Между тем истинное значение любого события может быть интерпретировано только в контексте той культурной традиции, в которой оно произошло. Что же значил старый сюртук Иосифа? Дело в том, что по правилам приличий XVIII в. появиться на торжественной встрече в простом наряде значило оскорбить пригласившего вас хозяина. Серюр в свих мемуарах рассказывает, как он, по прибытии в Россию, был приглашен Потемкиным на обед. «Я и все гости были парадно одеты, а он явился попросту - в сюртуке на меху. - рассказывает посол. - Мне это показалось странным, но так как никто не обращал на это внимания, то и я не дал заметить своего недоумения. Однако через несколько дней после того я, в свой черед, пригласил его обедать и отплатил ему тем же, объяснив заранее прочим моим гостям, что подало повод к этому поступку. Князь тот час понял причину моего поведения, после этого обращался со мною так, как я желал» {461}.
Итак, французский посол посчитал шаг, похожий на поведение Иосифа II на херсонской верфи во время торжественного спуска русских кораблей, неуважением к себе. Появившись в простом сером сюртуке австрийский император совершал заметную бестактность по отношению к своим союзникам - хозяевам праздника. Накануне поездки в Россию Иосиф, перечисляя в письме к Каунипу свои заслуги перед союзницей (главной из которых он называл помощь в присоединении Крыма), негодовал на нее за оказанное давление и обещал дать почувствовать «принцессе Цербстской, превращенной в Екатерину», что он не позволит столь бесцеремонно располагать собой {462}. Кажется, в Херсоне долгожданная маленькая месть, а на языке XVIII в. - «шиканство», свершилась. Извинением австрийскому монарху мог послужить только тот факт, что он и здесь присутствовал инкогнито, как граф Фалькенштейн. Однако, едва ли нашелся бы в свите Екатерины или среди иностранных наблюдателей человек, не знавший, кто перед ним. Император всячески старался подчеркнуть частный, не государственный характер своего визита, демонстрируя союзникам и дипломатам европейских дворов не желание Австрии присоединяться к военным демонстрациям России на границе с Турцией.
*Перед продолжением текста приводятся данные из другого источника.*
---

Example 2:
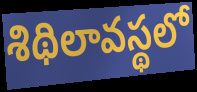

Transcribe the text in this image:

శిథిలావస్థలో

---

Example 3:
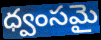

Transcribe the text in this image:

ధ్వంసమై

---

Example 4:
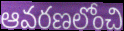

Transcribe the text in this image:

ఆవరణలోంచి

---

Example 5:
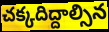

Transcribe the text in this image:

చక్కదిద్దాల్సినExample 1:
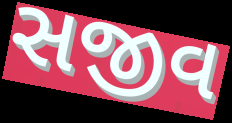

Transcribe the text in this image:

સજીવ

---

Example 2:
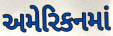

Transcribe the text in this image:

અમેરિકનમાં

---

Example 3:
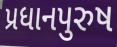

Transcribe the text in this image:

પ્રધાનપુરુષ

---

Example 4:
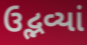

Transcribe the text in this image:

ઉદ્ભવ્યાં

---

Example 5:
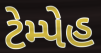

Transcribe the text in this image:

ટેમ્પેહ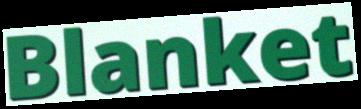
Blanket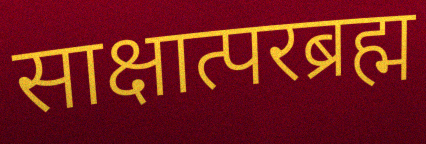
साक्षात्परब्रह्मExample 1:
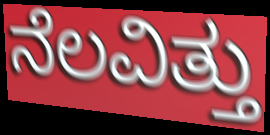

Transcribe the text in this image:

ನೆಲವಿತ್ತು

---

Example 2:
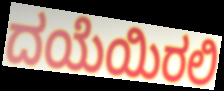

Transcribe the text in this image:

ದಯೆಯಿರಲಿ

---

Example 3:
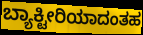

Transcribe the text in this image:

ಬ್ಯಾಕ್ಟೀರಿಯಾದಂತಹ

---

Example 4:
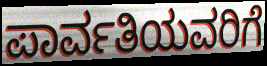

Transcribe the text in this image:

ಪಾರ್ವತಿಯವರಿಗೆ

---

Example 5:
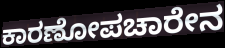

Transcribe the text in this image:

ಕಾರಣೋಪಚಾರೇನ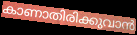
കാണാതിരിക്കുവാൻ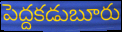
పెద్దకడుబూరు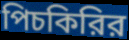
পিচকিরিরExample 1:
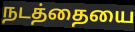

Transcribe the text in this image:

நடத்தையை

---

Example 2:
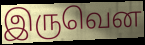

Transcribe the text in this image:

இருவென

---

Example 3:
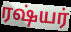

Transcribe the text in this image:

ரஷ்யர்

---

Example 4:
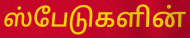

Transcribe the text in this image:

Однако, от русской императрицы не так легко было избавиться. Она вопреки воле Иосифа II вытребовала его в Крым, и теперь делала вид, будто не замечает едва прикрытых бестактностей со стороны австрийского монарха. Ей не понравился поступок гостя, который посетил Херсон за несколько дней до встречи с ней, внимательно осмотрел все укрепления, а лишь затем поехал в Новые Кайдаки. 18 мая, уже после выходки Иосифа II на верфях, Екатерина с неудовольствием говорила о союзнике Храповицкому: «Все вижу и слышу, хотя и не бегаю, как император. Он много читал и имеет сведения; но, будучи строг против самого себя, требует от всех неутомимости и невозможного совершенства; не знает русской пословицы: мешать дело с бездельем. Двух бунтов сам был причиною, тяжел в разговорах» {463}. Очевидно, внутренние отношения между Екатериной и Иосифом были далеки от идиллии, оба имели причины обижаться друг на друга, но, по мнению императрицы, сильный союзник любой ценой должен был остаться за Россией. Екатерина подчеркивала, что чрезвычайно довольна проведенным на спуске кораблей днем, о чем свидетельствует ее записка Потемкину, в которой она просит «дать вина матросам и солдатам, которые работали на верфи и в крепости» {464}.